O objetivo de Stéphane Robelin, que dirige e escreve a película, não é que sintamos pena ou remorso pelo estado de seus personagens. Trata-se muito mais de um registro documental, um alerta nada explícito ou didático sobre uma situação inevitável, pela qual todos nós, se tivermos sorte, teremos de passar. Por isso mesmo, o roteiro faz da maioria de seus personagens pessoas ativas, que ainda buscam prazer com prostitutas ou cuidam da casa com destreza jovial. E mesmo quando a saúde não coopera, como no caso de Albert, que sofre do Mal de Alzheimer, vem o humor, advindo das próprias situações embaraçosas causadas pela doença, para amenizar o clima.

Quando se reúnem, então, não faltam motivos para risos, mesmo que seja após uma pequena e habitual discussão. Logo, a ideia de viverem no mesmo lar jamais soa absurda, apesar de demorar muito para ser executada pelo roteiro. Robelin também faz questão de revelar uma essência crua do quinteto.

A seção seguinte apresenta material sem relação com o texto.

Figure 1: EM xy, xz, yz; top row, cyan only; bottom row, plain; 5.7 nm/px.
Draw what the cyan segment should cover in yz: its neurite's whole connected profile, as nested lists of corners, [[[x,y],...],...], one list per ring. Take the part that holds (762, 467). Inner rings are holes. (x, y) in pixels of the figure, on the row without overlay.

Se alguns são mais amorosos do que outros, o mesmo acontece com o preconceito,  demonstrado explicitamente em cena em que expressam não gostar dos árabes que invadem seu país. A sexualidade também é introduzida sem medos, seja por meio de uma bonita sequência de sexo (em que é possível até confundi-los com jovens) ou por um bate-papo revelador.

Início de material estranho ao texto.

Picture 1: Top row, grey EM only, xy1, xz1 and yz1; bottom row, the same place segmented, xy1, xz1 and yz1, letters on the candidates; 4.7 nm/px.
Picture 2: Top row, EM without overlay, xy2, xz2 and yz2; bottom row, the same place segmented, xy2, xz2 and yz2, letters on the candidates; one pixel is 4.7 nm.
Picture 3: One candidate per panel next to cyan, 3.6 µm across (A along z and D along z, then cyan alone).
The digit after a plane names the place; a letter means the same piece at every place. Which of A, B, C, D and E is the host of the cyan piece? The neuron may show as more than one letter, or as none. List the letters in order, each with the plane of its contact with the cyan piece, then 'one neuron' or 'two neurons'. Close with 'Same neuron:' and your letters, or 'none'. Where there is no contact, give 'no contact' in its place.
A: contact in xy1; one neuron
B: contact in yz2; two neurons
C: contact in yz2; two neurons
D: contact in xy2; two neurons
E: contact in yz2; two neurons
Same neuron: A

A conversa, por sinal, é consequência da introdução do mais jovem personagem desta história, o etnólogo Dirk (Daniel Bruhl). De pretenso cuidador de cachorro, querendo apenas complementar sua bolsa de estudo, ele vira um pesquisador em contato direto com o objeto de sua tese. Dessa forma, o público, por diversas vezes, assume sua posição, sendo muitas vezes surpreendido, seja pela falta de pudor, seja pelos problemas que as limitações e enfermidades dos cinco amigos vêm a causar. Adentrar a intimidade de Dirk, e saber de seus problemas afetivos, logo, é um erro que o roteiro persiste em exibir.

Revelações e casos passados, que quase transformam essa história em um conto cômico de amor e traição, é outro tropeço do filme. Felizmente o elenco faz tudo ser amenizado por meio de performances mais do que carismáticas. Ver Jane Fonda atuando em francês, então, é uma grata surpresa. Ao lado dela, Geraldine Chaplin, Guy Bedos, Pierre Richard e Claude Blanchard tornam “E se Vivêssemos Todos Juntos?” um conto divertido e comovente sobre cinco amigos de idade avançada que souberam enfrentar  os males da saúde e da sociedade com uma dose extra de companheirismo. E tudo não poderia ser melhor representado pela metáfora da piscina que constroem.